◆ **Goal of the exercise**:
An exact transcription is needed, starting with the line that contains "left shoulder: (230, 137)" and ending with the last line of the records.

*** Data section

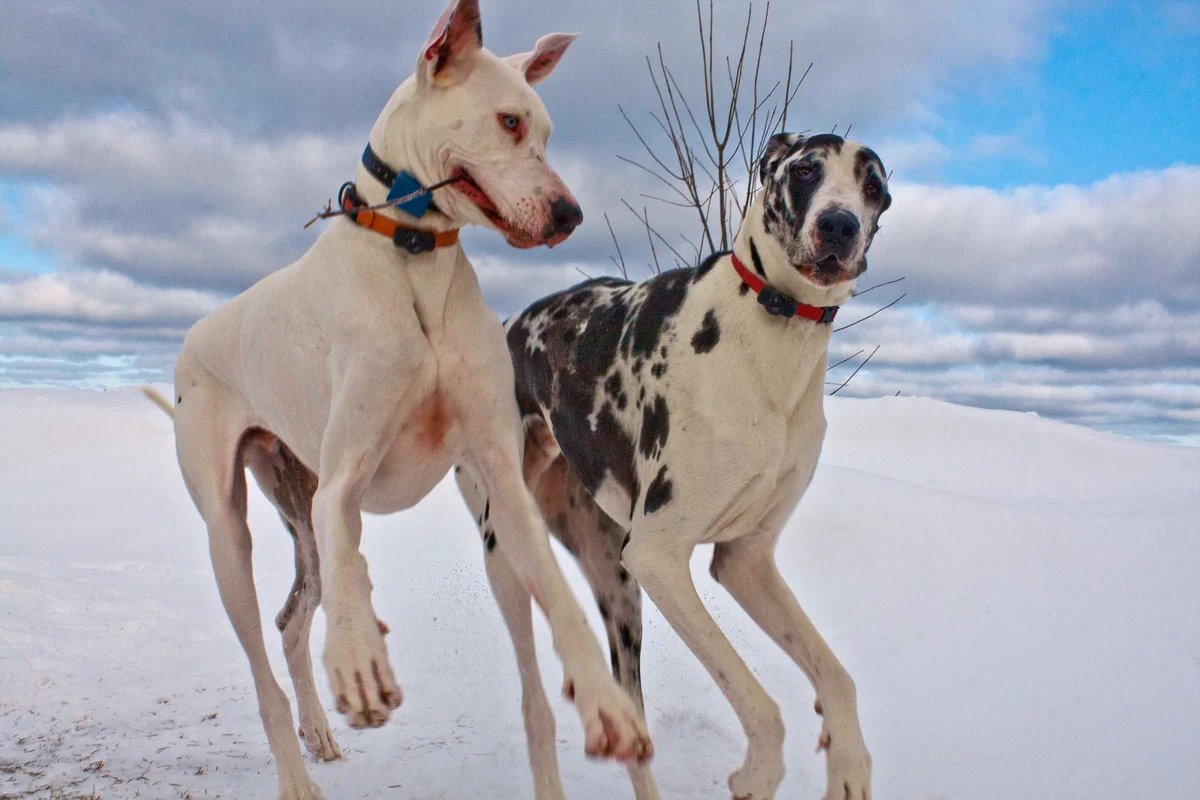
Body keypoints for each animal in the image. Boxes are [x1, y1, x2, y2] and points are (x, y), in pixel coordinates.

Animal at [164, 3, 652, 796]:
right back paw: (299, 764)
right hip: (228, 531)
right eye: (510, 122)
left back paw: (319, 730)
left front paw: (608, 705)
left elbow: (561, 598)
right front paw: (360, 659)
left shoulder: (502, 477)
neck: (413, 253)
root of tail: (196, 332)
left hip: (298, 509)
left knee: (294, 621)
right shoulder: (344, 476)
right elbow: (346, 560)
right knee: (269, 654)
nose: (569, 213)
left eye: (548, 132)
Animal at [458, 133, 892, 800]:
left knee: (631, 724)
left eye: (874, 187)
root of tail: (508, 326)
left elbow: (837, 676)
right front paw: (758, 771)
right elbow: (759, 702)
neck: (773, 337)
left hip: (617, 588)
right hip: (509, 552)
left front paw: (848, 763)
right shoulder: (659, 556)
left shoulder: (745, 561)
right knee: (535, 705)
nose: (838, 225)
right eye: (805, 170)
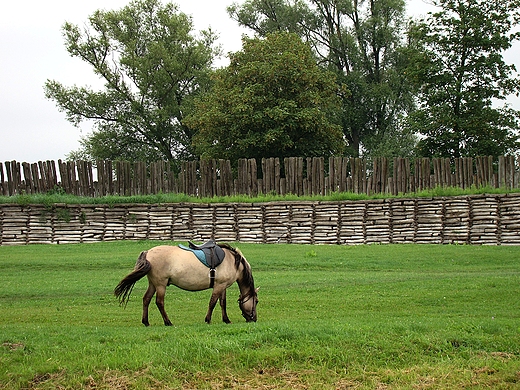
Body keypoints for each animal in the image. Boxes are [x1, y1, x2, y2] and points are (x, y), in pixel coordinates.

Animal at [115, 242, 258, 324]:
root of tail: (148, 252)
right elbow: (212, 303)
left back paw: (146, 322)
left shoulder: (222, 286)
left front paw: (226, 320)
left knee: (146, 299)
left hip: (153, 284)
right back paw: (168, 322)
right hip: (160, 284)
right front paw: (208, 320)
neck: (234, 262)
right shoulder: (219, 285)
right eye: (256, 301)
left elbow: (222, 303)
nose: (254, 319)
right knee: (159, 302)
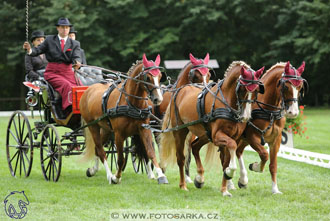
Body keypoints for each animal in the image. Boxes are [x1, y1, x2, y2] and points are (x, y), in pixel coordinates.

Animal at [79, 54, 168, 184]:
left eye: (160, 76)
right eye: (147, 77)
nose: (158, 99)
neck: (131, 103)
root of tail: (88, 90)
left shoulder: (144, 129)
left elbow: (150, 152)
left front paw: (160, 175)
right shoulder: (119, 134)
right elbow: (120, 159)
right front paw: (116, 177)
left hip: (106, 129)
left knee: (97, 149)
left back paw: (93, 170)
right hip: (93, 126)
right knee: (100, 150)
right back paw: (109, 175)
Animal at [159, 61, 264, 196]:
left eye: (256, 91)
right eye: (242, 88)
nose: (245, 116)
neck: (227, 102)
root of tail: (181, 89)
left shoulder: (230, 137)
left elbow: (226, 161)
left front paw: (224, 189)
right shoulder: (218, 136)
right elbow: (232, 147)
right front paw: (230, 173)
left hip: (205, 134)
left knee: (195, 147)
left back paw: (199, 178)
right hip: (180, 131)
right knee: (181, 158)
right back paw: (183, 185)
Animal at [229, 60, 306, 193]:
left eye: (300, 87)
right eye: (286, 86)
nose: (293, 112)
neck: (269, 111)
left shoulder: (276, 140)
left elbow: (273, 165)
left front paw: (275, 189)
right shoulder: (253, 137)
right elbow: (264, 155)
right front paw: (255, 166)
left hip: (243, 139)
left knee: (238, 151)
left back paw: (243, 180)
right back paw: (231, 183)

******

◆ **Response below**:
left shoulder: (230, 137)
left elbow: (226, 161)
left front paw: (224, 189)
right shoulder: (218, 136)
right elbow: (232, 147)
right front paw: (230, 173)
left hip: (205, 134)
left knee: (195, 147)
left back paw: (199, 178)
right hip: (180, 131)
right knee: (181, 158)
right back paw: (183, 185)
Animal at [229, 60, 306, 193]:
left eye: (300, 87)
right eye: (286, 86)
nose: (293, 112)
neck: (269, 111)
left shoulder: (276, 140)
left elbow: (273, 165)
left front paw: (275, 189)
right shoulder: (253, 137)
right elbow: (264, 155)
right front paw: (255, 166)
left hip: (243, 139)
left knee: (238, 151)
left back paw: (243, 180)
right back paw: (231, 183)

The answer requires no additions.